Естественным образом большая нагрузка в этическом самосознании легла на христианскую православную веру, при всем том, что потери Церкви были тогда неисчислимы: «Разрушены божественныя церкви, осквернены быша ссуди священии и святые кресты и святые книги, потоптана быша святая места, святители мечю во ядь быша, плоти преподобныхъмнихъ птицамъ на снедь повержени быша, кровь и отець и братья нашея, аки вода многа, землю напои», — говорит в своем скорбном Поучении 80-х гг. XIII века Серапион Владимирский и продолжает: «...князий нашихъ воеводъ крепость ищезе, храбрии наша, страха наполъньшася, бежаша...» С чего же пришлось начинать собирать державу князю Александру, с какого исходного пункта?

«Не уберегшие свою страну князья, несомненно, потеряли уважение своих не защищенных ими подданных, и культ их рода, Прошлого-в-настоящем, естественным образом не мог не утратить часть своих прав в культуре, а приобрести их, значит, должна была Вечность-в-настоящем. Но главное, пропасть между ними, едва не исчезнувшая, расширилась и углубилась. Она так и осталась свойством русского надсознания, русской самоочевидности, вплоть до Нового, если не Новейшего времени: фольклор ведь так и не был допущен народом в материалы письма. В то время как в Скандинавии процесс записи песен скальдов и саг достиг своего апогея, на Руси всяческая культурная жизнь оказалась сильно заторможена. В существовании на Руси богатого фольклора и до этого, и после сомневаться не приходится. И некоторое его влияние на письменность продолжалось в XIV—XV вв. Но его влияние уже несколько иного, нежели прежде, характера. Вместе с окончанием XIII в. ушла из жизни значительная часть языческих традиций, имевших наибольшее отражение в письменной литературе, — традиций княжеского рода». Начинать пришлось с чистого листа.

Татарское нашествие смело остатки языческой культуры Древней Руси, а не последовательная антиязыческая деятельность в этом отношении правящей династии Рюриковичей, как это представляется ныне многим исследователям, не лишенным неопаганистских симпатий. Возрождаясь после нашествия, Русь возрождается уже всецело христианской страной.

Листинг данных>

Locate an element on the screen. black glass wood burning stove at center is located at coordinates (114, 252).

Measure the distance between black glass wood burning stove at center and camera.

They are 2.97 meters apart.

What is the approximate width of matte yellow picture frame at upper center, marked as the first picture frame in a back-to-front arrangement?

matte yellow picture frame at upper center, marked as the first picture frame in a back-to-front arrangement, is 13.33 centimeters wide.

Задания>
1. Воспроизведите без изменений часть текста о Руси после татарского нашествия: всё начиная с "Татарское нашествие смело" и до "всецело христианской страной.".
2. Перепишите из листинга строки начиная со строки с "They are 2.97 meters apart." и до строки с "What is the" включительно, заменив "approximate" на "rough" и ничего больше не меняя. Приведите только эти строки.

Список решений>
1.
Татарское нашествие смело остатки языческой культуры Древней Руси, а не последовательная антиязыческая деятельность в этом отношении правящей династии Рюриковичей, как это представляется ныне многим исследователям, не лишенным неопаганистских симпатий. Возрождаясь после нашествия, Русь возрождается уже всецело христианской страной.

2.
They are 2.97 meters apart.

What is the rough width of matte yellow picture frame at upper center, marked as the first picture frame in a back-to-front arrangement?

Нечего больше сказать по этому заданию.